今回は、代表的な「ヒスイの変種」「ヒスイとは呼べない石」について見ていきます。※本連載は、日本彩珠宝石研究所の所長で、独自にコレクション収集も行う飯田孝一氏による著書、『翡翠 (飯田孝一 宝石のほんシリーズvol.2)』(亥辰舎)より一部を抜粋し、日本の国石である「翡翠」にまつわる様々な基礎知識をご紹介します。

宝石としての魅力がない「ヒスイの変種」

ジェダイトとコスモクロアが混在しているもので、一部にオンファサイトも存在する。
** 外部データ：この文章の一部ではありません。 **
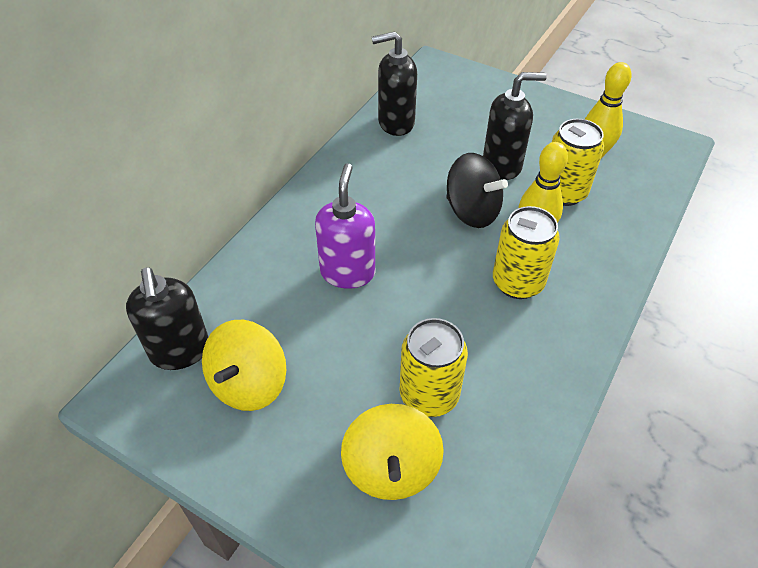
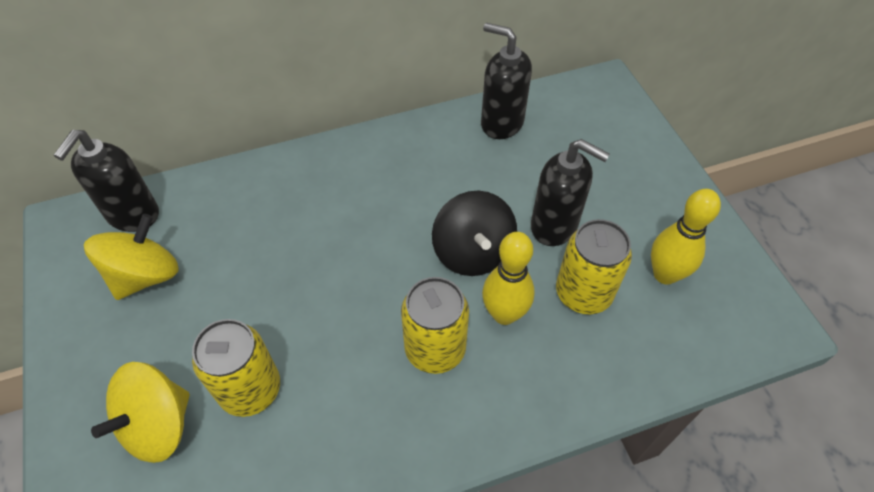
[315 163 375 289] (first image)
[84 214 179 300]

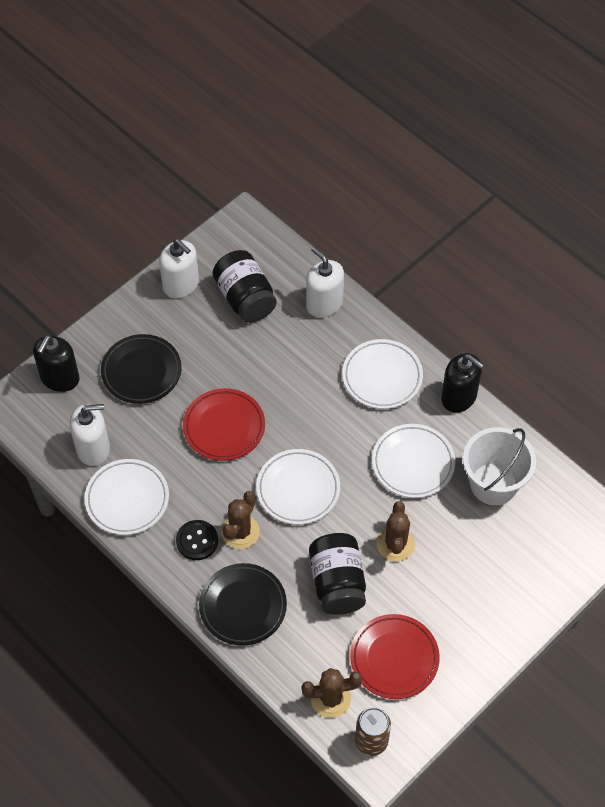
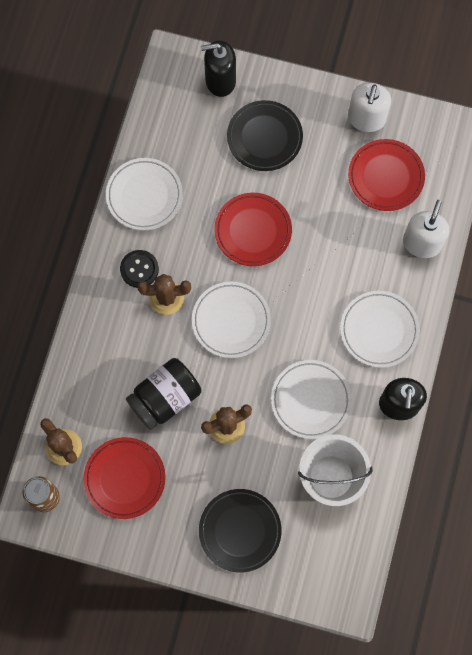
[348 139 425 211]
[70 404 110 466] (first image)
[199 489 281 572]

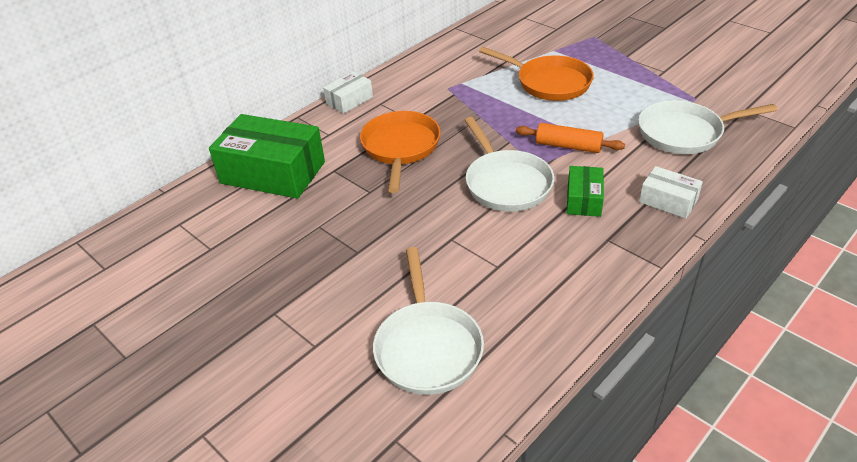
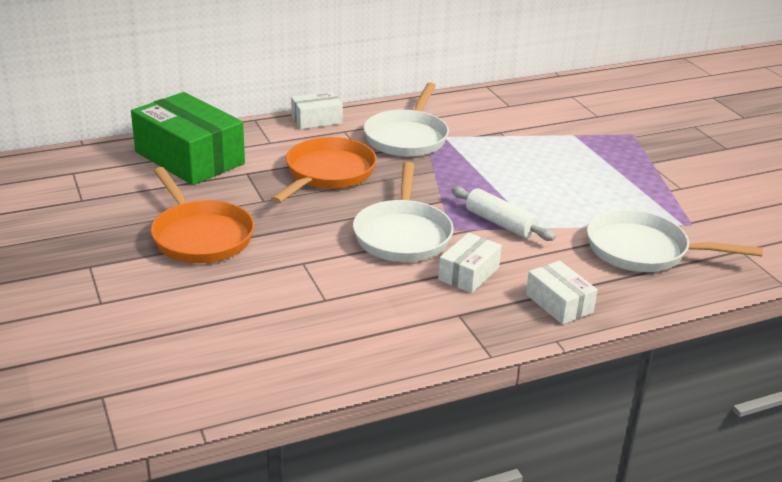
[151 167 254 263]
[451 187 556 241]
[438 233 502 293]
[364 83 449 157]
岩石という視点で見てヒスイとして評価しても大きな問題はないが、宝石という視点でみると純粋なジェダイトの魅力はない。

 

このタイプは、中国では“緑の石”という意味で『鉄緑林(ティロンジン)』と呼ばれているが、その外観から、日本では一時期『スポンジ・ヒスイ』と呼ばれた事がある。

 

ヒスイではないのに、ヒスイとして取引されることも

ほとんどがジェダイトとは異なる鉱物種から成るもので、ヒスイと呼んではならないものだが、マーケットの一部ではジェダイトとして取引されている事がある。内容としては、ジェダイトがわずかに存在するものからほとんど含んでいないものがある。

 

●モー・シ・シ Maw-sit-sit

 

ミャンマーのジェード・マーケットで、フランスのE.グベリン博士により発見されたもので、1963年に『ジェード・アルバイト Jade albite』と命名された。

 

ミャンマー北部のトーモーで、ジェダイトの周縁部に形成されており、産地では地名からモー・シ・シと呼んでいた。しかし構成鉱物のほとんどがジェダイトと異なる種類から成ることから、ヒスイの関係者は「スード・ジェダイト Pseudo-jadeite(偽物のジェダイト)」と呼んでいる。

 

主にクロムを含むアルバイト(曹長石)から成り、「ホワイト・アルバイト」、「クローライト(クリノクロア)」、「コスモクロア」、「エッケルマナイト Eckermannite(エカーマン石)NaNa2Mg4Al[OH|Si4O11]2」から構成されて、ジェダイトはほんの数パーセントしか含まれていない為ヒスイと呼んではならないものである。

 

ペイントの様な黄色がかったグリーンの生地に、鮮緑色・暗灰色・黒色・白色と多彩な集合を見せる。

 

話が複雑になるが、この石はかつて日本とドイツで誤ってクロロメラナイトと混同して呼ばれた経緯をもつが、未だにその名称で販売されている事がある。

 

●『ブラック・ジェード』と呼ばれているもの

 

ブラック・ジェードと呼ばれているものの中に、オンファサイトから成るブラック・ジェードや、炭素鉱物を含んで黒色に見えるヒスイとは違うものがある。

 

外観からは完全に黒く見えるが、生地中にグリーンの斑点が散在し、黒色部を強い光の下で観察すると、濃い緑色と黒色の混在したものである事がわかる。

 

ヒスイと呼んではならないもので、「コスモクロア」と「エッケルマナイト」と「エデナイト Edenite(エデン閃石)NaCa2Mg5[(OH)2|AlSi7O22]」が様々な比率で混在する。この種の石の中には、火成岩から変成して出来たものもある。